## WORK TASK
Only those lines in the data below from the line containing "### 186. msg_7916" through the line containing "Lamb \(\+14169386001\)** - 2025-05-04T11:08:00", both included, should be restated word for word.

#### DATA EXCERPTS ####

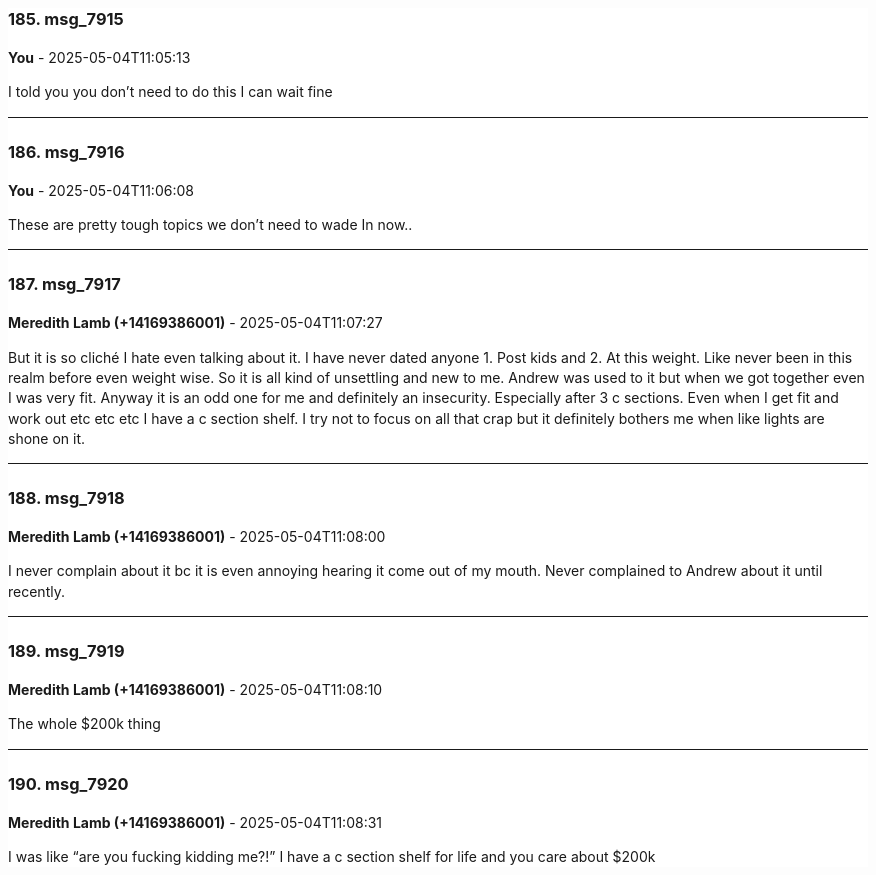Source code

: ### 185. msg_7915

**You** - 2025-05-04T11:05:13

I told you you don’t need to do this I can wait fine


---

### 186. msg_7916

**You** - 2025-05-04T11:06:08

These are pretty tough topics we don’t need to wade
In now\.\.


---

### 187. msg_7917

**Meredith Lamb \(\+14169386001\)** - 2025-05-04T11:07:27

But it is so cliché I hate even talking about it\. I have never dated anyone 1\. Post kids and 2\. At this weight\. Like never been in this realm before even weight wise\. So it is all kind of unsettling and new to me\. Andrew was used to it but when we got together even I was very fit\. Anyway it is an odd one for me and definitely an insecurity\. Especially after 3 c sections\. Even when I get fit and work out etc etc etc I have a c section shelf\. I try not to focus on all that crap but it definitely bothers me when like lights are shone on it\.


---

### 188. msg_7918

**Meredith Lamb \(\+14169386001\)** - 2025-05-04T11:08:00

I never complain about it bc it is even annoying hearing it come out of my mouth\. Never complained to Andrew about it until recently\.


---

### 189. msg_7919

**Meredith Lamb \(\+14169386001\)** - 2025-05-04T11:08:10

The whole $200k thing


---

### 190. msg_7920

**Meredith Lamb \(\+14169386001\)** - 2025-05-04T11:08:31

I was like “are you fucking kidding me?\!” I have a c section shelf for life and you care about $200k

####

## COMPLETED TASK
### 186. msg_7916

**You** - 2025-05-04T11:06:08

These are pretty tough topics we don’t need to wade
In now\.\.


---

### 187. msg_7917

**Meredith Lamb \(\+14169386001\)** - 2025-05-04T11:07:27

But it is so cliché I hate even talking about it\. I have never dated anyone 1\. Post kids and 2\. At this weight\. Like never been in this realm before even weight wise\. So it is all kind of unsettling and new to me\. Andrew was used to it but when we got together even I was very fit\. Anyway it is an odd one for me and definitely an insecurity\. Especially after 3 c sections\. Even when I get fit and work out etc etc etc I have a c section shelf\. I try not to focus on all that crap but it definitely bothers me when like lights are shone on it\.


---

### 188. msg_7918

**Meredith Lamb \(\+14169386001\)** - 2025-05-04T11:08:00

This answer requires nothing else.